Die GdP verzeichnet eine alarmierende Zunahme gewalttätiger Vorfälle gegen politische Aktivist:innen. Der Vorsitzende Jochen Kopelke spricht von einer generellen Verrohnung der politischen Debattenkultur. Er bezeichnet die Entwicklung als direkte Bedrohung für die Demokratie selbst.

Um der Gefahr zu begegnen, fordert die Gewerkschaft Parteien und Kandidat:innen auf, eng mit der regionalen Polizei zusammenzuarbeiten. Eine frühzeitige Abstimmung über Sicherheitsvorkehrungen für Veranstaltungen und Informationsstände sei unerlässlich. Zudem betont die GdP die Notwendigkeit einer sichtbaren Polizeipräsenz und konsequenter Rechtsdurchsetzung.

Kopelke besteht darauf, dass die Regierung auf solche Angriffe entschlossen reagieren muss. Klare Schutzkonzepte und rechtliche Konsequenzen seien entscheidend, um demokratische Prozesse zu sichern.

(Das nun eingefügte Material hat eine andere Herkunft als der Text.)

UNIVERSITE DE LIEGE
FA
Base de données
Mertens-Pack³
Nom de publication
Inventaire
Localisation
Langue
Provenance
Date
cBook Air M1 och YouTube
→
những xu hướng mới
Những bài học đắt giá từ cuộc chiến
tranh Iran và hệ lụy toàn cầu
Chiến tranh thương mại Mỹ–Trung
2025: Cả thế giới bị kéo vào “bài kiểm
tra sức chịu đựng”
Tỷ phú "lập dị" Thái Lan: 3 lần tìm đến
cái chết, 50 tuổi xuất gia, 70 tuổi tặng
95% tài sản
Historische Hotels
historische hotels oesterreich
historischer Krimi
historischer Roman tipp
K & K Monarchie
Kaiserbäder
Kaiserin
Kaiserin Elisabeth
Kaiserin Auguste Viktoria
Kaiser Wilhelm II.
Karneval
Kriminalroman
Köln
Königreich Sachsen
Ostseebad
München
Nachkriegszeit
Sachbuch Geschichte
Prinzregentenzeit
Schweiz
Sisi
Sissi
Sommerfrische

Die zunehmende Feindseligkeit gefährdet lokale Aktivist:innen und demokratische Werte gleichermaßen. Starke Sicherheitsmaßnahmen und rechtliche Schritte sind nun unverzichtbar, um diejenigen zu schützen, die sich politisch engagieren. Behörden und Parteien müssen schnell handeln, um die wachsende Bedrohung einzudämmen.